# Getting your dog to come to you?



## Pudelpointer (Aug 16, 2012)

What is the best training method, you guys have found to get your dog to come to you on a consistent basis? My pup is four months old and she is good at coming back when there is nothing else keeping her attention, but not when she is out in the field. Any advice would be greatly appreciated.


----------



## Bax* (Dec 14, 2008)

I like non verbal ques personally. I do still say "come" when I want my dog to come, but I also snap my fingers. This catches her attention better in my personal experience


----------



## Donttreadonme (Sep 11, 2007)

First put a check chord on them if they are 4 mos. old. I start out with the dog retrieving in a hallway or my garage, that way they are pretty well forced to come to me. Once they are doing that well, I will go in the back yard and have them retrieve down the back wall of my home. Then on to an open yard, to the field. Through every step the dog will have a lead rope on so I can always bring him to me. It is all about starting at the very bottom where they only have one option and growing from there. Some dogs will be eager to return to you, some won't so the amount of time spent on each of the steps may vary.


----------



## Sprig Kennels (Jan 13, 2009)

Start teaching the dog the basic commands, sit, stay and come on a long check cord. the dog is getting to the age you can start a formal obedience program which teaches these commands and then can work into e-collar conditioning and training if so desired. you cant expect the dog to come until it has been formally taught the commands and then work on them in various situations with distractions. you can have a dog that comes and also sits and stays and heels in about a month if you follow an established formal obedience program.


----------



## jpolson (Jun 12, 2011)

Mine comes to me if I have bacon, sausage or other cured pork products.
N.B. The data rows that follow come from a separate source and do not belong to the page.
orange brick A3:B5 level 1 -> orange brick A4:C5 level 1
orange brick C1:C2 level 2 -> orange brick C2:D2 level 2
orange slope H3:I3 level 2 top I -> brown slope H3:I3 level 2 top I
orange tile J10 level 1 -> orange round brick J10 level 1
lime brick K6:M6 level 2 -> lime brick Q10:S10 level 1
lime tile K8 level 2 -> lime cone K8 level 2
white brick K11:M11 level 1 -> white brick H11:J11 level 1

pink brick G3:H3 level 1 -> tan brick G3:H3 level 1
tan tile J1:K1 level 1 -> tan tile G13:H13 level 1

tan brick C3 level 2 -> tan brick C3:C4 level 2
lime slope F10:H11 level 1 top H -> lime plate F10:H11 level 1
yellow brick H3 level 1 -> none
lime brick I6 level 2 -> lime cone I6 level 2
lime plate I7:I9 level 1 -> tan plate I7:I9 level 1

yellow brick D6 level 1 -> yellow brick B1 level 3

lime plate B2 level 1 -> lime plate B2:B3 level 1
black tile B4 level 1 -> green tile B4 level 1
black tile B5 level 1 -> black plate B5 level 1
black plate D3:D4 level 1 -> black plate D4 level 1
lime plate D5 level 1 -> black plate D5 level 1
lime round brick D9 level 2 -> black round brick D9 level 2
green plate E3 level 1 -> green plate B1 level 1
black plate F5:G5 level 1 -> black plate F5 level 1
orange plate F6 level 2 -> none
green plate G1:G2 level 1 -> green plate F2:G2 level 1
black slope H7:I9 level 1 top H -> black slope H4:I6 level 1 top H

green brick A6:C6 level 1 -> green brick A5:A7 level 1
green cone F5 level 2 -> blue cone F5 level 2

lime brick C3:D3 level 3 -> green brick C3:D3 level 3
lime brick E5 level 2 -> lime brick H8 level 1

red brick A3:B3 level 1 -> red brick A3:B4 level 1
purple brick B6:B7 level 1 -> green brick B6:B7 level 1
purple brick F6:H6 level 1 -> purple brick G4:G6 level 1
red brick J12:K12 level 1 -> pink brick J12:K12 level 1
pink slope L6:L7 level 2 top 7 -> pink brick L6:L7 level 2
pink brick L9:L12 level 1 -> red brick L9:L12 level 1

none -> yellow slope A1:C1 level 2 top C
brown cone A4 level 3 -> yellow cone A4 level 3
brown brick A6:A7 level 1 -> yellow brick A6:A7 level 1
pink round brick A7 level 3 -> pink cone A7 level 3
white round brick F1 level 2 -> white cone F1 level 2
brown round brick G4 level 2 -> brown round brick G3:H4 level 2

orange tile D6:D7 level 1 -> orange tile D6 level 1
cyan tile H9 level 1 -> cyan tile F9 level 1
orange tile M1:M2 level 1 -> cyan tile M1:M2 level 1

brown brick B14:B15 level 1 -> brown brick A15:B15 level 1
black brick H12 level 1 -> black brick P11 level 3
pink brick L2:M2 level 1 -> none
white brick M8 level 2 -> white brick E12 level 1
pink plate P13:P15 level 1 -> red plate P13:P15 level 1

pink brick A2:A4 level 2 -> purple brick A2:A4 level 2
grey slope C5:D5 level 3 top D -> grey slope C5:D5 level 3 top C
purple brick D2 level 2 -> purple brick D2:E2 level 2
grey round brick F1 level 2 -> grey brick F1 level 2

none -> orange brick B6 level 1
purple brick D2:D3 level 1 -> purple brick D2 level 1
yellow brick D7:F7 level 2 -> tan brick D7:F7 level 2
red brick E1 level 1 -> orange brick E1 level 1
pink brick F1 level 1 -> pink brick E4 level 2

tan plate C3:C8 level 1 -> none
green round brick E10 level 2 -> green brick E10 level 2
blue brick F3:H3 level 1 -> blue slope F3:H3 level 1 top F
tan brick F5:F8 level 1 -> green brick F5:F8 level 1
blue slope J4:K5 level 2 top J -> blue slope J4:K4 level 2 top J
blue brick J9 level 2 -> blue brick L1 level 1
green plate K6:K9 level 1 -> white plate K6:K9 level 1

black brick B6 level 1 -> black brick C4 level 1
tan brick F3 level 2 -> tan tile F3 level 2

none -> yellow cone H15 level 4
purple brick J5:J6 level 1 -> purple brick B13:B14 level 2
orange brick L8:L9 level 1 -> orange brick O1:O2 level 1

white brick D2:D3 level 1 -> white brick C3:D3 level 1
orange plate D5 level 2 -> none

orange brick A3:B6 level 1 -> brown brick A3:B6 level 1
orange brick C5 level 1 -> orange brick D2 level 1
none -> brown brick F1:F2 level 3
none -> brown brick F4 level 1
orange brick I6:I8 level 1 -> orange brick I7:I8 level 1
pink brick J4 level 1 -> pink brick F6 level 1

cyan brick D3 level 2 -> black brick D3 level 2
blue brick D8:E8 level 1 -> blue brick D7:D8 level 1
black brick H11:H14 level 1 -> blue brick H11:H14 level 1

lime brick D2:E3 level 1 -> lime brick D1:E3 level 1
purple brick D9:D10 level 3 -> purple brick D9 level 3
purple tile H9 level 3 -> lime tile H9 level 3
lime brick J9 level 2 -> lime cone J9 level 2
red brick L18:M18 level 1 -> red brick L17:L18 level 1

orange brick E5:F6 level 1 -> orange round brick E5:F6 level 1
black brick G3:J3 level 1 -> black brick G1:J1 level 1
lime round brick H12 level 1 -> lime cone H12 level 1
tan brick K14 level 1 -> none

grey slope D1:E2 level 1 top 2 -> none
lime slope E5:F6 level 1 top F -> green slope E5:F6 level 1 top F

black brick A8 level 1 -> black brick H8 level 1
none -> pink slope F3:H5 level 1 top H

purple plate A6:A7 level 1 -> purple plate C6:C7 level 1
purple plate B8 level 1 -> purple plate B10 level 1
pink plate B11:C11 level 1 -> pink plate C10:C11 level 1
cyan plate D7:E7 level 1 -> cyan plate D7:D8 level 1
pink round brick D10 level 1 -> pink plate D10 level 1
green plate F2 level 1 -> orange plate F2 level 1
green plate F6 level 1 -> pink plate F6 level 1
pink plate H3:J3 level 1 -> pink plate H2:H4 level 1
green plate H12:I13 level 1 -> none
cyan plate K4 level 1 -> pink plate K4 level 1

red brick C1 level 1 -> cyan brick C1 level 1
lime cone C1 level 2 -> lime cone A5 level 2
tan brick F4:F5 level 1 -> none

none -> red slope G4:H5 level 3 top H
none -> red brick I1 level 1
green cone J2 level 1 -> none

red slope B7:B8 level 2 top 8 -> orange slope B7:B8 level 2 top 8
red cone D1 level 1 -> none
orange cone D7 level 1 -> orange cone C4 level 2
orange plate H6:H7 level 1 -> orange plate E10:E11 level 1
I suppose I'm really not much help.


----------



## Kdub (Sep 6, 2010)

When my lab Mack was a pup I taught him to sit and stay. I would then put a long check cord on him. I would place myself 40 yards away. Then give a quick tug on the pull cord and tell him to come. After awhile of doing this he would come before pulling on the cord. I never had problems calling him after that. The key is when they are young, never tell them to come unless you have control and can make them.


----------



## Sprig Kennels (Jan 13, 2009)

maybe this will help a little.......

http://trainingyourretriever.com/obedience-training-1/


----------



## Mr Muleskinner (Feb 14, 2012)

Never ever have them "come" and get scolded as a reward. Come always ends on a positive note. Treats, love, treats, love......treats work great starting off and then you can slowly remove them from the equation and just use love.


----------



## Greenhead_Slayer (Oct 16, 2007)

Do yourself a huge favor and buy the Chris Akin Duck Dog Basics DVD. It's a great training DVD that is affordable and paced just right. You can get it at Sportsmans, Cabelas, I think Sprig Kennels website has it as well. It'll be the smartest $20 you can spend at this point for your pooch.


----------



## Sprig Kennels (Jan 13, 2009)

Greenhead_Slayer said:


> Do yourself a huge favor and buy the Chris Akin Duck Dog Basics DVD. It's a great training DVD that is affordable and paced just right. You can get it at Sportsmans, Cabelas, I think Sprig Kennels website has it as well. It'll be the smartest $20 you can spend at this point for your pooch.


Yep, we have them. http://www.trainingyourretriever.com/av ... asics-dvd/ If you decide to get one from me, come up and I will toss in a free training session to give you some extra help on obedience. The web site will automatically tack on the shipping but if you come up i can refund the shipping part back.


----------



## Pudelpointer (Aug 16, 2012)

Thanks for all of the great information! I will work on the check cord and see if the consistency will pay off!


----------